Bryant by 1928, aged 20, had made his first recording "Ain't She Sweet", as a member of a stringed band called "The Harmony Boys". Bryant then spend nine years with Georgian fiddler Clayton McMichen, a former member of the Skillet-Lickers, as part of his group "The Georgia Wildcats", another popular and influential string band, the group originally based in Atlanta, left the city, and started performing on several radio stations throughout Cincinnati, Chicago, St. Louis, Louisville and others, most of the band had separated from McMichen and moved to Pittsburgh in 1940 where he and the Georgia Wildcats became regulars on radio KDKA's new early morning program Farm Hour, and there were very few Hillbilly performers heard as widely throughout the South-Eastern and Mid-Western States in the 1930s.

He had worked at the station previously in 1931 with McMichen and in 1937 with his own group the Georgia Wildcats after parting ways with McMichen. The Wildcats became a Pittsburgh institution during World War II; and in 1949 performed on the first television program to air in that city, a musical variety show broadcast live on WDTV from Syria Mosque in Pittsburgh's Oakland section. WDTV became KDKA in January 1955. Having worked with several female singers, they added vocalist Nancy Fingal to add a pop music flavor. There were no other guests. Fingal was, Slim says, "A very talented girl, singin' Frank Sinatra tunes, that kind of stuff."

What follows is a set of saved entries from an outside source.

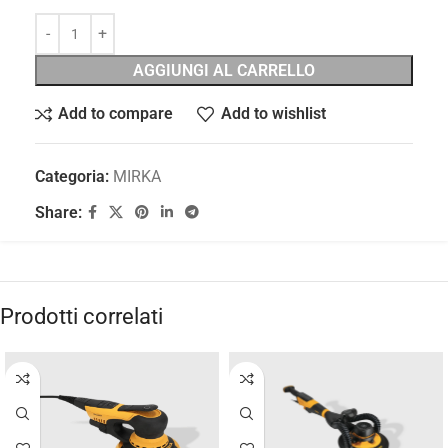
AGGIUNGI AL CARRELLO
Add to compare
Add to wishlist
Categoria:
MIRKA
Share:
Prodotti correlati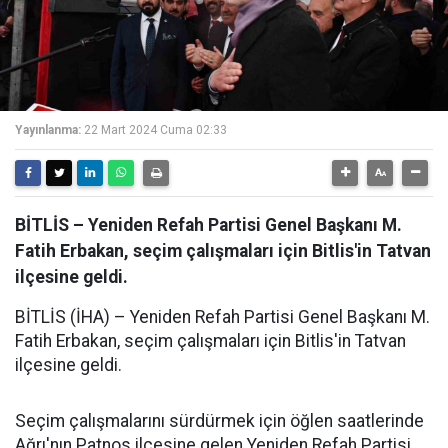
Yayınlanma:
22 Mart 2024 Cuma 02:33
BİTLİS – Yeniden Refah Partisi Genel Başkanı M.
Fatih Erbakan, seçim çalışmaları için Bitlis'in Tatvan
ilçesine geldi.
BİTLİS (İHA) – Yeniden Refah Partisi Genel Başkanı M.
Fatih Erbakan, seçim çalışmaları için Bitlis'in Tatvan
ilçesine geldi.
Seçim çalışmalarını sürdürmek için öğlen saatlerinde
Ağrı'nın Patnos ilçesine gelen Yeniden Refah Partisi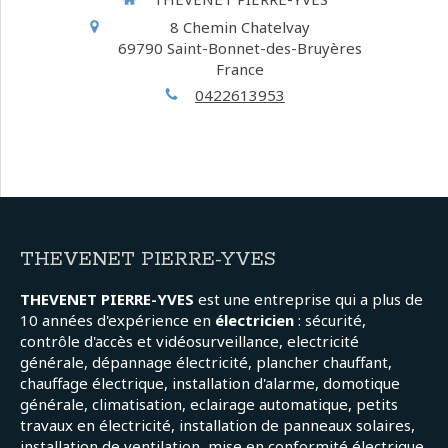
8 Chemin Chatelvay
69790
Saint-Bonnet-des-Bruyères
France
0422613953
THEVENET PIERRE-YVES
THEVENET PIERRE-YVES
est une entreprise qui a plus de
10 années d'expérience en
électricien
: sécurité,
contrôle d'accès et vidéosurveillance, electricité
générale, dépannage électricité, plancher chauffant,
chauffage électrique, installation d'alarme, domotique
générale, climatisation, eclairage automatique, petits
travaux en électricité, installation de panneaux solaires,
installation de ventilation, mise en conformité électrique,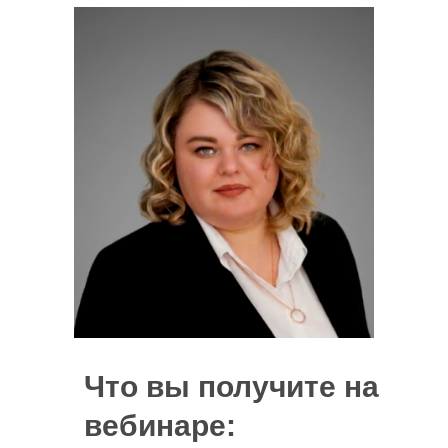
Что вы получите на
вебинаре: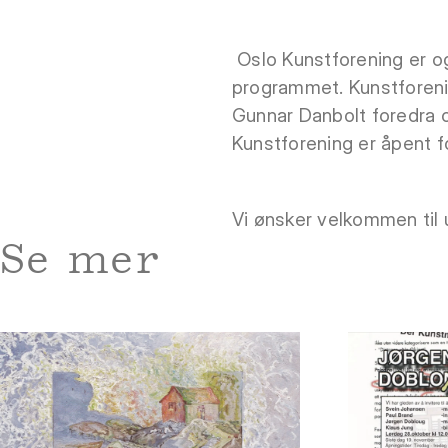
Oslo Kunstforening er og
programmet. Kunstforenin
Gunnar Danbolt foredra
Kunstforening er åpent fo
Vi ønsker velkommen til
Se mer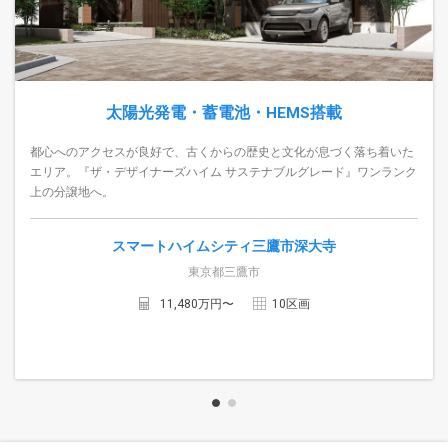
太陽光発電・蓄電池・HEMS搭載
都心へのアクセスが良好で、古くからの歴史と文化が息づく落ち着いた
エリア。『ザ・デザイナーズハイム サステナブルグレード』ワンランク
上の分譲地へ。
スマートハイムシティ三鷹市深大寺
東京都三鷹市
11,480
万円〜
10
区画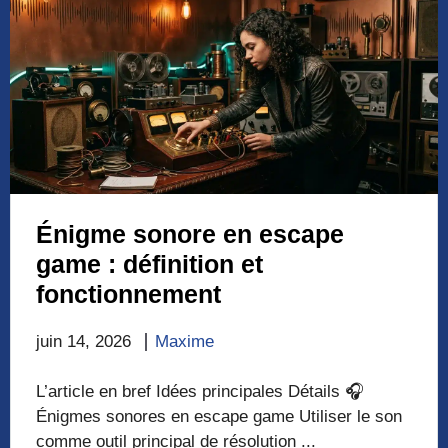
Énigme sonore en escape
game : définition et
fonctionnement
juin 14, 2026
Maxime
L’article en bref Idées principales Détails 🎧
Énigmes sonores en escape game Utiliser le son
comme outil principal de résolution ...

He was the last surviving musician to have recorded with the legendary country singer Jimmie Rodgers, who died in 1933. In 1932, Rodgers recorded Bryant's song "Mother, the Queen of My Heart", with Bryant accompanying him on guitar. Rodgers not only gave him writing credit, but had them list Bryant's name first, which is something many big stars refused to do. He also recorded nine other songs with Rodgers. With his back-up group, the Wildcats, he wrote and recorded such novelty songs during his career as "Eeny Meeny Dixie Deeny", the closest he ever came to having a hit on the Billboard charts.

==Personal life==
Bryant resided in the Pittsburgh suburb of Dormont, Pennsylvania. He was the subject of an extensive profile by Rich Kienzle in the January–February 2004 issue of No Depression.

Slim and his wife Mary Jane Bryant had a son, Thomas Bryant.